Wednesday, 30 March 2011

Changes affecting interest only mortgage applications

Lloyds Banking Group has just made the following announcement:

"Further to the Group's strategic review of interest only lending, we would like to update you on a change affecting Halifax mortgage business.

With effect from Wednesday 6th April, the maximum loan to value for all new mortgages where all or some of the lending is on an interest only basis will be 75%. This will also be applicable to any existing customers that wish to port their mortgage.

This change will ensure that the interest only lending policy is aligned across all mortgage brands within Lloyds Banking Group"

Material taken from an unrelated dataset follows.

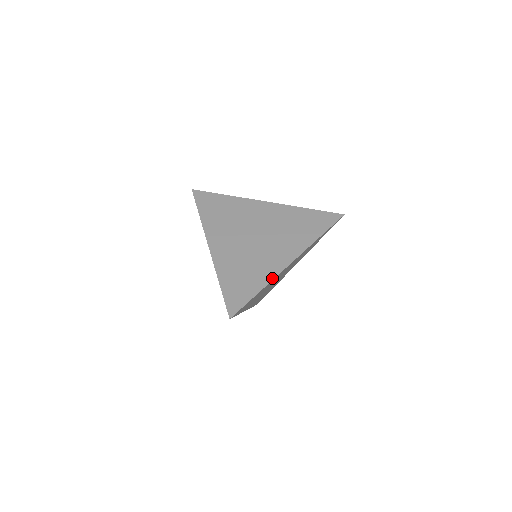
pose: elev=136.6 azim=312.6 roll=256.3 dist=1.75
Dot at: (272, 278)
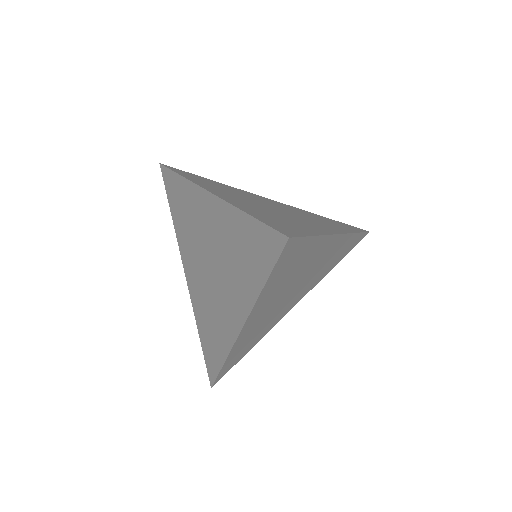
Dot at: (325, 233)
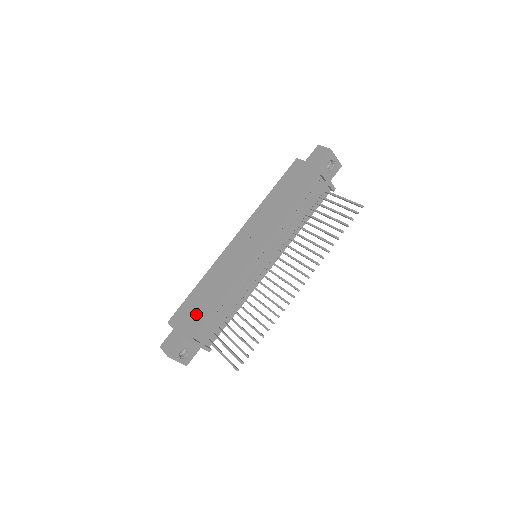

This follows on from a policy change in October 2010 whereby only the following are acceptable sources of repayment and lists what documentation is required:

Endowments 
Copy of the latest projection statement dated within the last 12 months 

Stocks & Shares ISA
Copy of the latest investment statement dated within the last 12 months  
                                   
Unit Trusts/Open Ended Investment Companies (OEICs)
Copy of the latest investment statement dated within the last 12 months

Pensions
Copy of the latest projection statement dated within the last 12 months        
                                             
Investment Bonds                                     
Copy of the latest investment statement dated in the last 12 months

UK Stocks & Shares 
Copy of the share valuation on date of assessment        
                               
Savings (UK Sterling)
Copy of passbook/statement of balance
within the last 12 months                                           
     
      

Sale of Second Home (UK)  
Property details, amount of any mortgage debt and mortgage provider. (Property valuation and land registry search carried out by us if needed e.g. if the property is unencumbered).

Halifax is alone at the moment in having different interest rates for interest only mortgages.